I was grappling for a long time about how to approach numbers, statistics, patterns in my Wikipedia research. I’m an ethnographer, right, we’re supposed to be averse to using numbers. Right?
And then Rachelle sent me this really interesting piece by Ken Anderson and the crew from Intel’s People and Practices Research group called ‘Numbers Have Qualities Too: Experiences with Ethno-Mining’ (Ken Anderson et al, 2009) [PDF].
And I realised that there is no problem with numbers and statistics per se. The problem is when we use numbers divorced from the context in which they are extracted. The problem comes when we use numbers to speak for a community, rather than enabling the community to speak to the numbers.
In the paper, Ken Anderson, Dawn Nafus, Tye Rattenbury and Ryan Aipperspach introduce the concept of “ethno-mining” as a way of joining database mining and ethnography, and explain how they used sensing and behavioral tracking technologies to invite conversations with research participants and within the corporation as well. According to Anderson et al, ethno-mining combines the semi-automated collection and analysis of behavioral data with the collection and analysis of qualitative data in an open and iterative analytical framework, relying heavily on shared artifacts, in our case data visualizations, for the co-construction of meaning.
They write that ethno-mining is a hybrid rather than a “mixed method” – in the sense that the two elements (data mining and qualitative interviews) cannot be separated and that ‘Numbers are treated in ways that surface qualities in addition to quantities.’ They ensured this by creating visualizations that were evocative (so complex that they required explanation), leaving data in their rawest and most complete state – avoiding summaries, transformations and “cleaning up” data so that it would remain foreign to both participants and researchers.
Anderson et al write that their ethno-mining techniques grew from the very practical restrictions of doing long-term participant observation at Intel. Using tools to track how participants interacted with personal computing devices (laptops, smart phones etc) as well as other methods to collect data on behaviors that were not tracked and meanings associated with that data, the researchers believe that they were able to garner a set of clues about what transpired between their visits. They also noted how these tools enabled them to overcome some of the limits of participant observation – tracking the use of laptops in bed, not joining them while they used them in bed (ha!).

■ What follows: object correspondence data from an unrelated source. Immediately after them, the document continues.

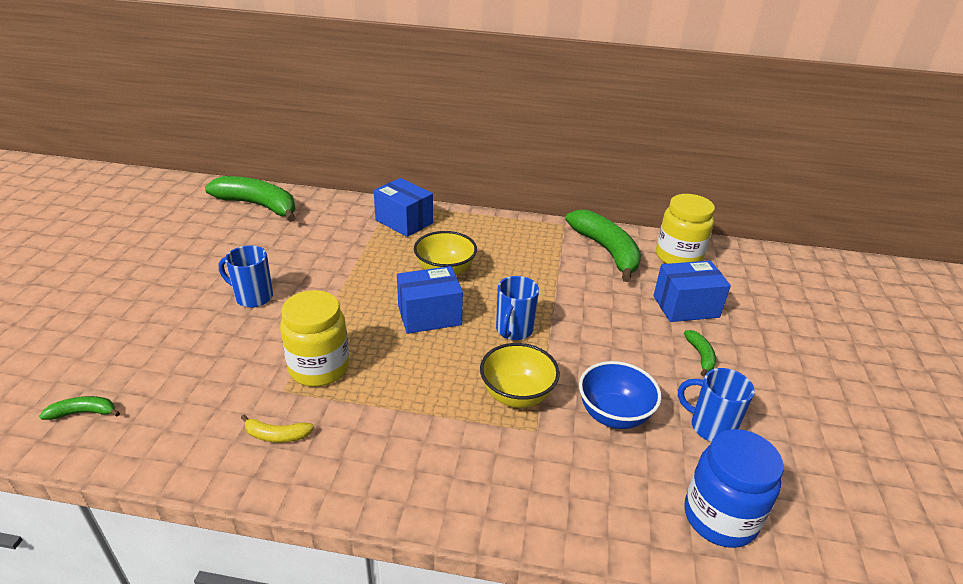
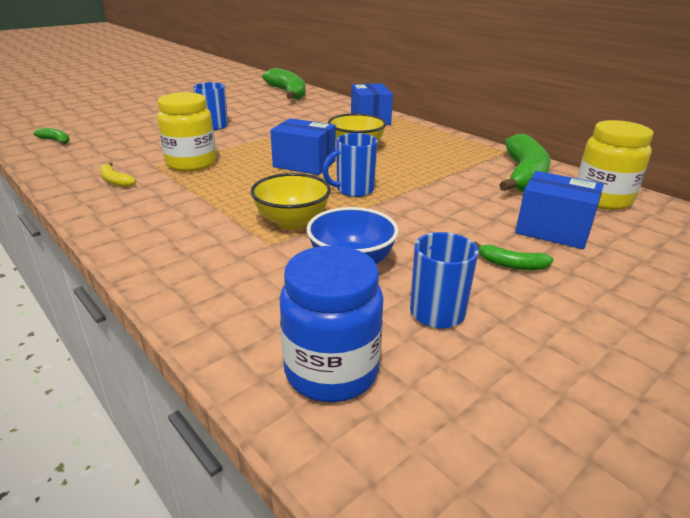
camera: 40 degrees right, 5 degrees down
green banana [684,330,716,376] -> green banana turned 75 degrees clockwise [474,241,554,270]

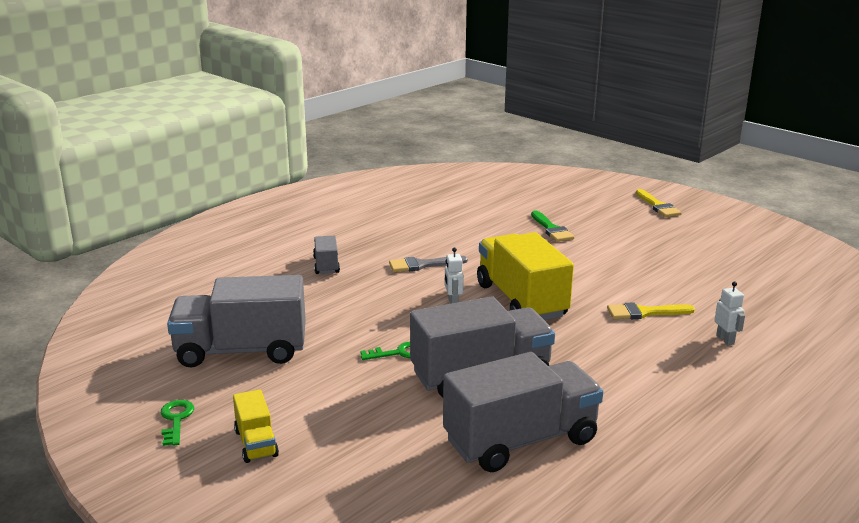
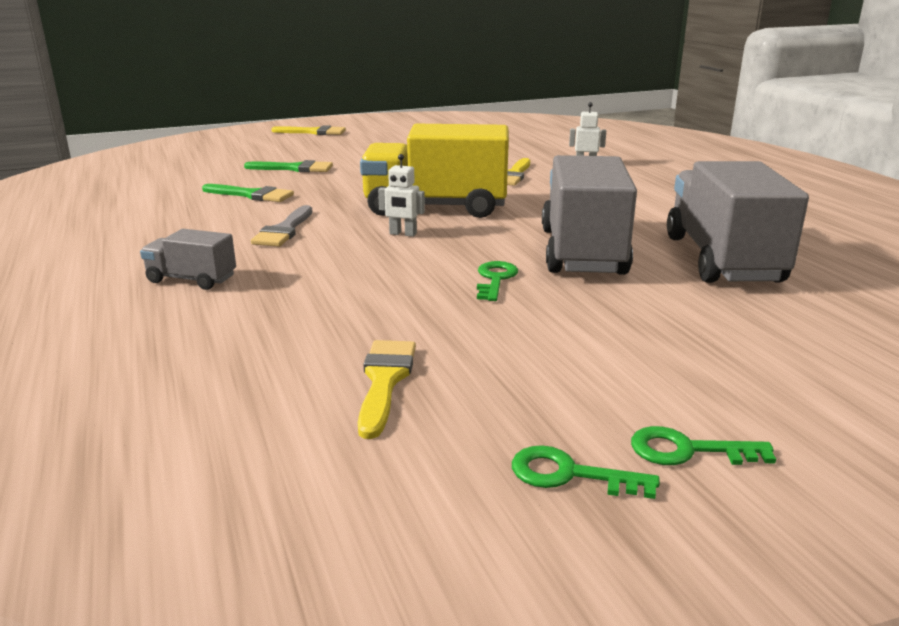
camera: 65 degrees left, 0 degrees up
grey truck [167,275,306,368] -> yellow brush [358,340,416,439]
yellow truck [233,389,279,463] -> none
none -> green brush [202,184,294,202]
none -> green key [631,426,776,465]

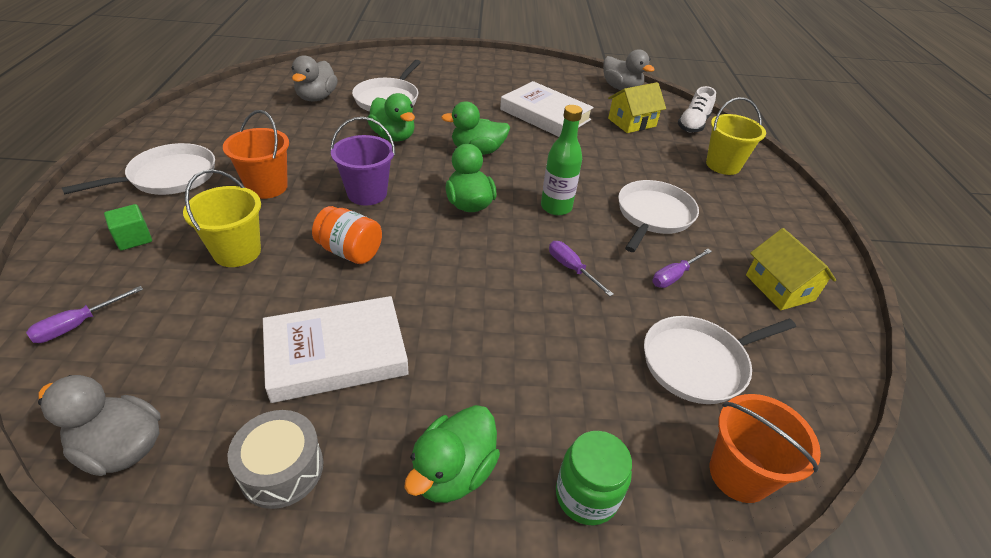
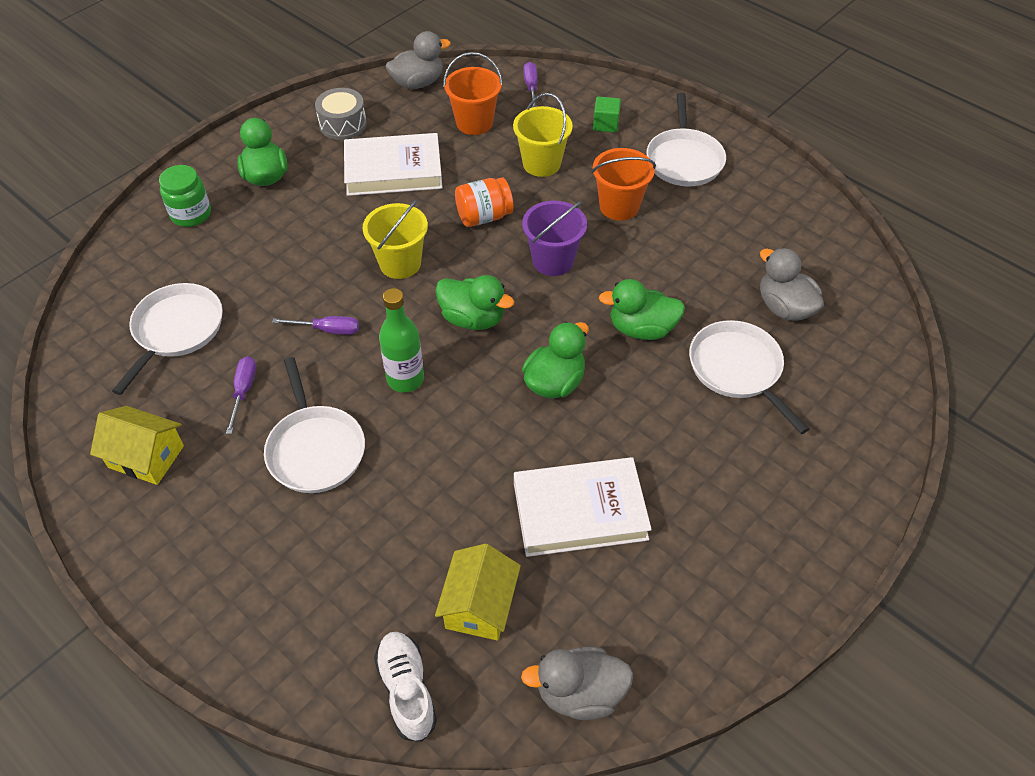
camera: 135 degrees right, 10 degrees up
white book [263,296,409,403] -> white book turned 60 degrees clockwise [344,133,443,196]
yellow bucket [706,97,766,175] -> yellow bucket moved to [363,200,428,279]
orange bucket [709,394,821,503] -> orange bucket moved to [443,52,503,135]

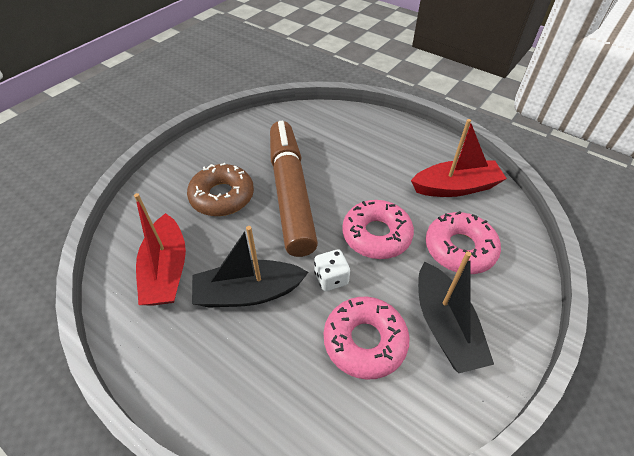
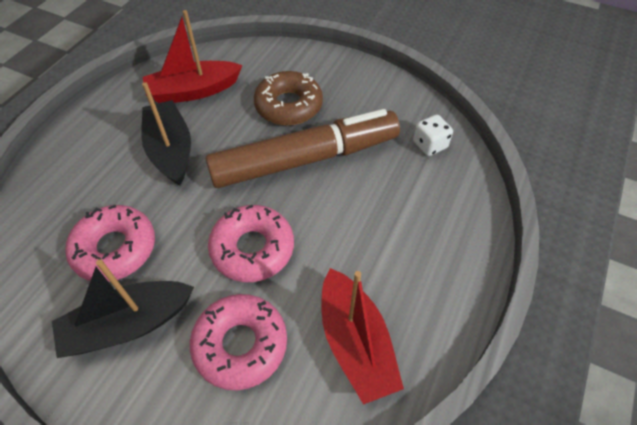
camera: 80 degrees right, 5 degrees up
white dice [314,249,350,291] -> white dice moved to [413,114,453,156]

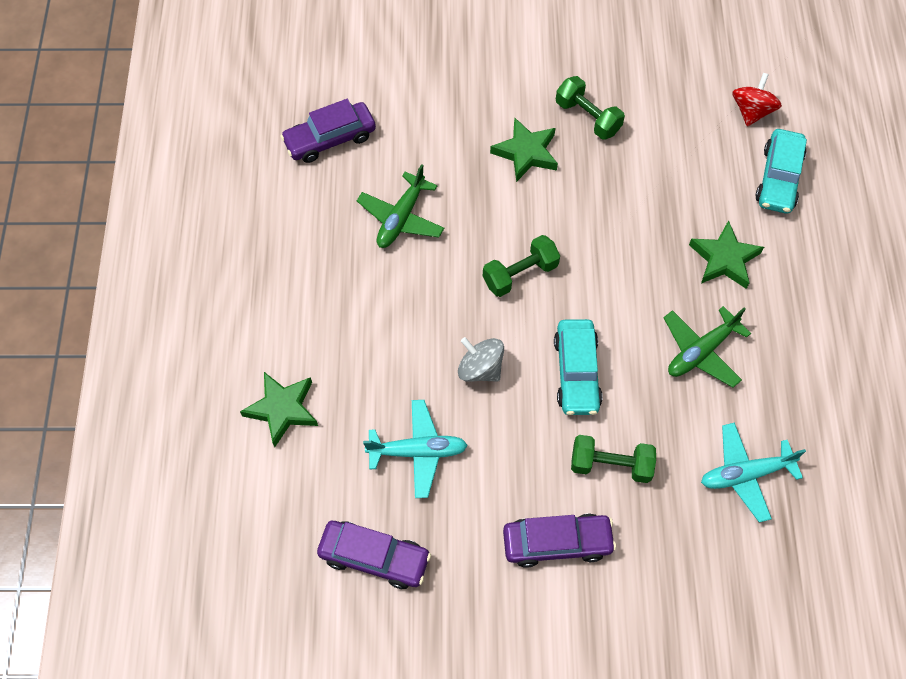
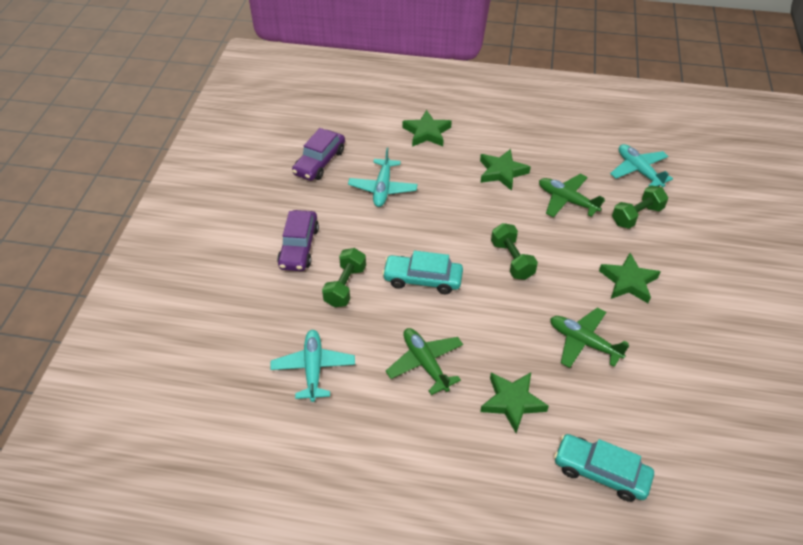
camera: 100 degrees right, 15 degrees down
purple car [280,99,376,163] -> turquoise plane [610,144,673,187]
grey spinning top [458,337,504,382] -> none
green dumbbell [556,76,625,140] -> green dumbbell moved to [612,185,668,229]
red spinning top [733,73,782,126] -> none
none -> green star [480,149,531,191]
none -> green plane [550,307,629,368]

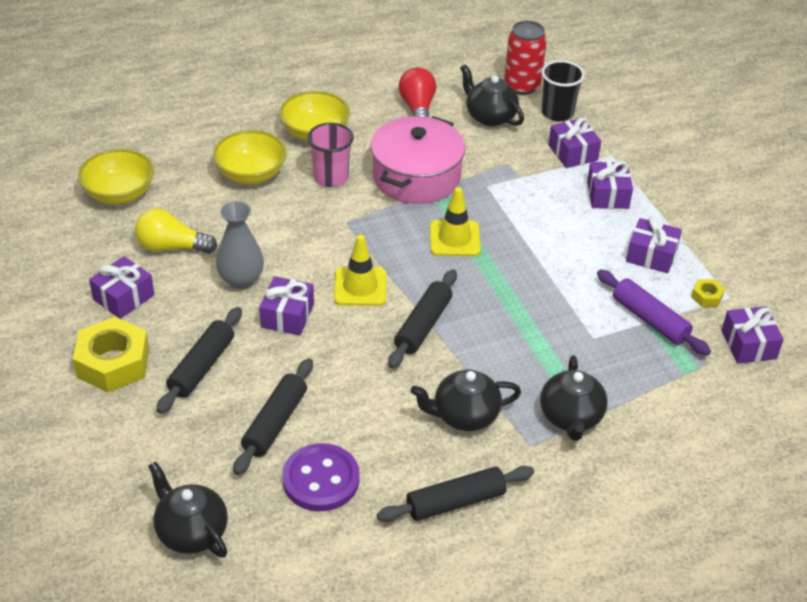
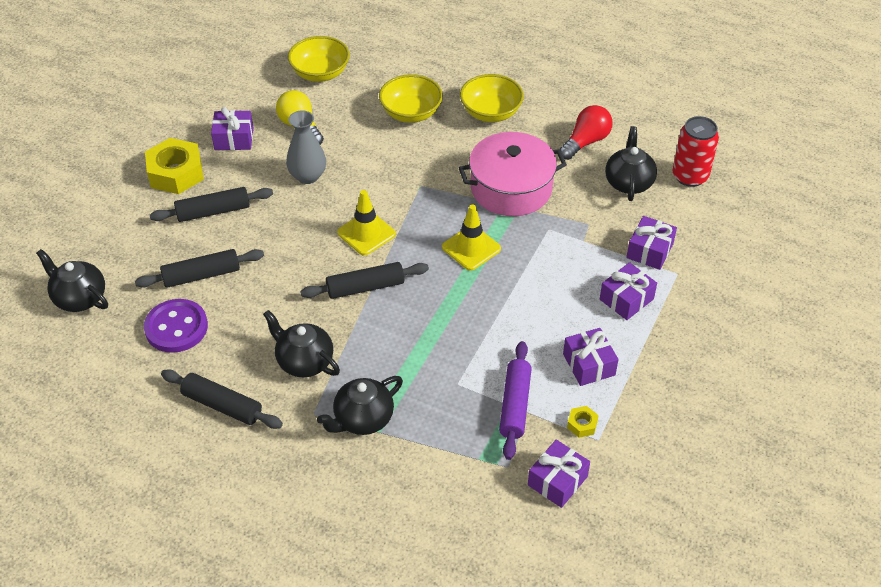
camera: 50 degrees right, 5 degrees up
black teapot [148,461,228,558] -> black teapot turned 60 degrees counterclockwise [36,249,108,312]
purple gift [259,276,314,336] -> none
pink cup [307,123,354,187] -> none
black cup [541,60,585,121] -> none

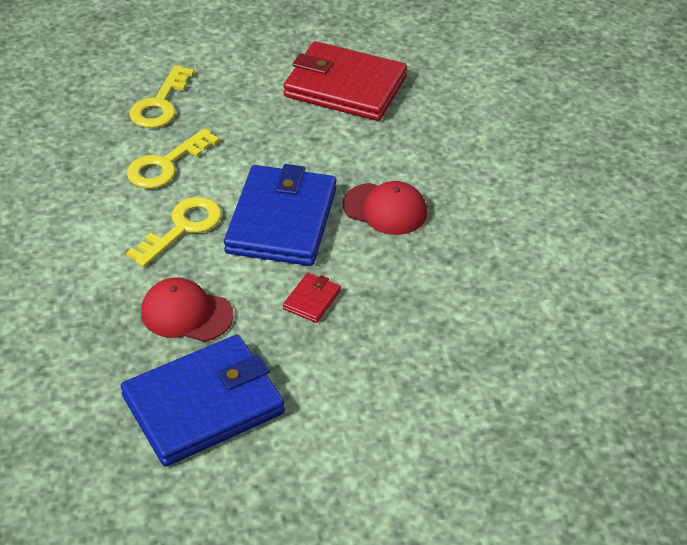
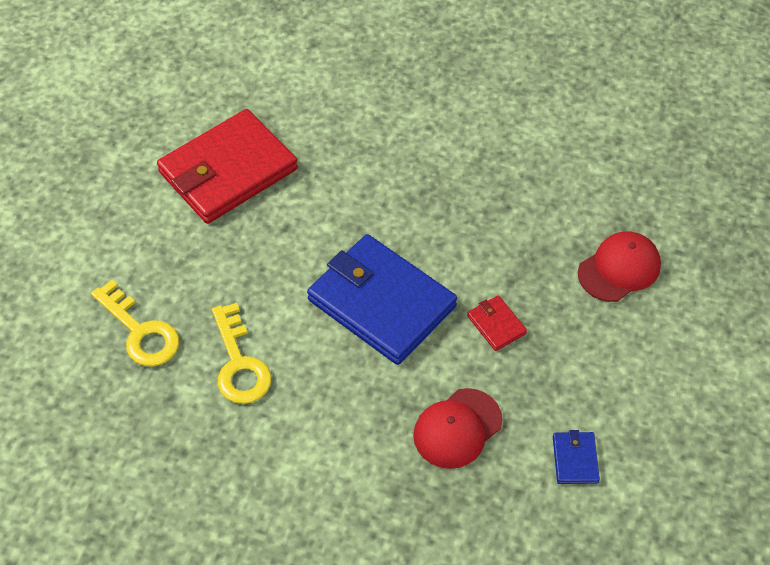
camera: 60 degrees left, 10 degrees up
blue wallet [121,335,285,467] -> blue wallet [553,430,600,484], size x0.41
yellow key [126,197,222,267] -> none
red cap [343,181,427,235] -> red cap moved to [578,231,661,302]

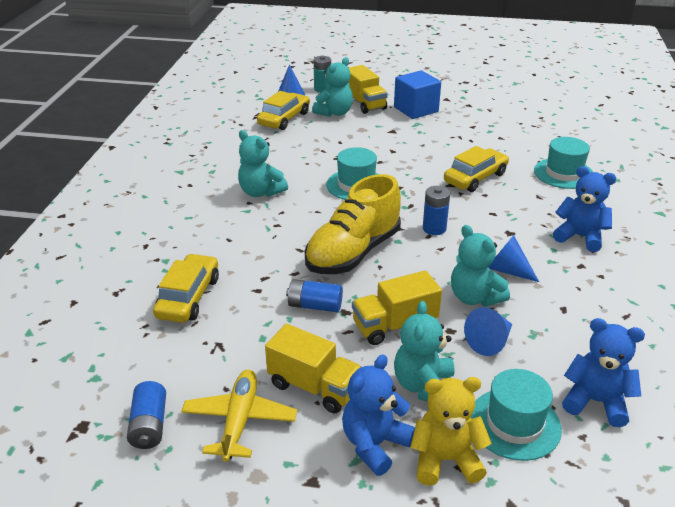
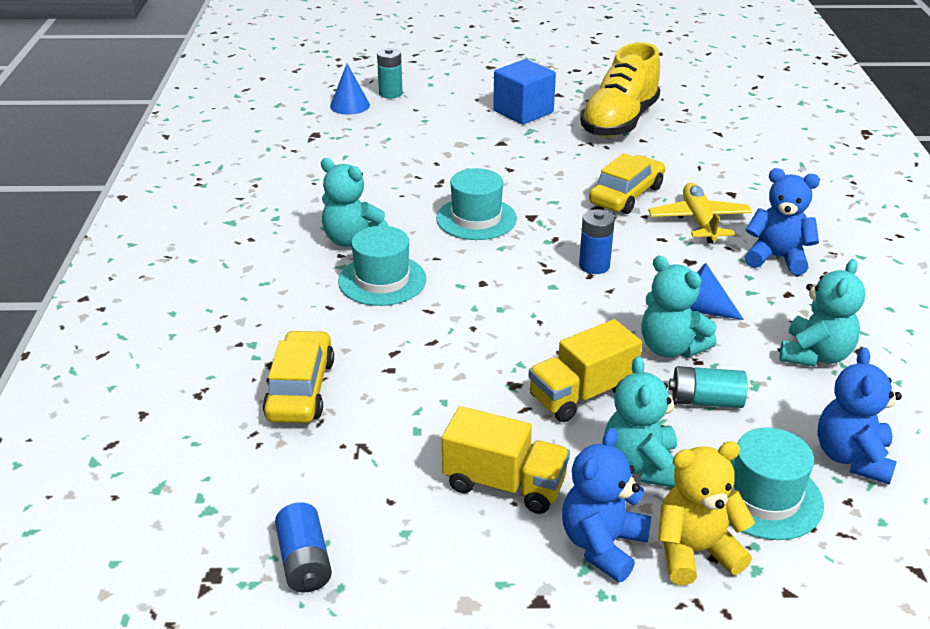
camera: 10 degrees left, 0 degrees up
yellow plane [181,370,297,462] -> yellow plane moved to [648,183,752,243]
yellow car [257,91,310,130] -> none
blue battery [286,279,343,312] -> none
yellow shoe [305,174,401,274] -> yellow shoe moved to [580,42,660,137]
turquoise teddy bear [312,57,353,117] -> turquoise teddy bear moved to [779,259,865,367]
yellow truck [349,65,388,114] -> none
blue cone [464,307,512,356] -> turquoise battery [669,366,747,408]
turquoise hat [534,137,593,189] -> turquoise hat moved to [338,226,426,306]
blue teddy bear [562,318,645,427] -> blue teddy bear turned 90 degrees counterclockwise [817,347,902,485]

Looking for patterns in the traces we leave behind as we interact and experience online spaces (see Geiger and Ribes on ‘Trace Ethnography’) can be really helpful in place of the participant observation that we can do in physical spaces. And this is even more helpful when we can use the data to ask people to interpret it, asking questions like:
What were you thinking/experiencing here? How do you understand what is happening here? What do these patterns tell us about how you and your community do things? Do you think this means x. Or does it mean y? Or does it mean something totally different?
So I’ve been trying this method out in my Wikipedia research starting with a small experiment at the Wikimedia Kenya meetup last Saturday where I asked participants to comment on the patterns represented in the maps that Mark Graham has recently made to represent places on Swahili Wikipedia.
One of the three bureaucrats of Swahili Wikipedia was at the meetup and responded to the concentration of articles about places in Turkey:
Actually you will find that all these places in Turkey are on most language Wikipedias because there is a guy who specialises on Turkish geography stubs and he puts them into all the Wikipedias. So he entered them into the Swahili WP and that’s the result. I think that this is a very telling map. The moment you have someone who doesn’t care about which language he publishes in but he cares about a subject deeply – say, Turkish geographical locations…. Turkish places of settlement – he puts that into all the different languages he can find. I mean, you don’t need to understand a language very well to say ‘x is a village in such a such a district’… And that’s the result.
Babatabita’s comments parallel Graham’s explanation of ‘a few dedicated editors creating stub articles about relatively structured topics such as cities in Turkey (in the Swahili Wikipedia) or every county in the US state of Georgia (in the Arabic Wikipedia)’ but hearing Babatabita talk about this single person highlighted for me the impact that a single person – even someone who doesn’t speak the language – can have on a small encyclopaedia like Swahili Wikipedia.
The map is not ideal as a conversation point. I definitely felt that the conversation we had could have been richer if we had had more of the raw, incomplete data that Anderson et al say is required to elicit conversations about it, but I really enjoyed the fact that this map, in some small way, was being spoken to by (a small portion of) those whom it represented. It was great to be able to share how others see the artefact that these Wikipedians are helping to create, rather than it being shared predominantly outside of the community from which it was derived. It was also wonderful to be able to share Graham’s message that he had sent to me on Twitter after I had told him that I was going to share it at the meetup:
Thanks!! Please ask them if there is anything they’d like to see mapped that would help them
Now that is what I call the start of a data conversation!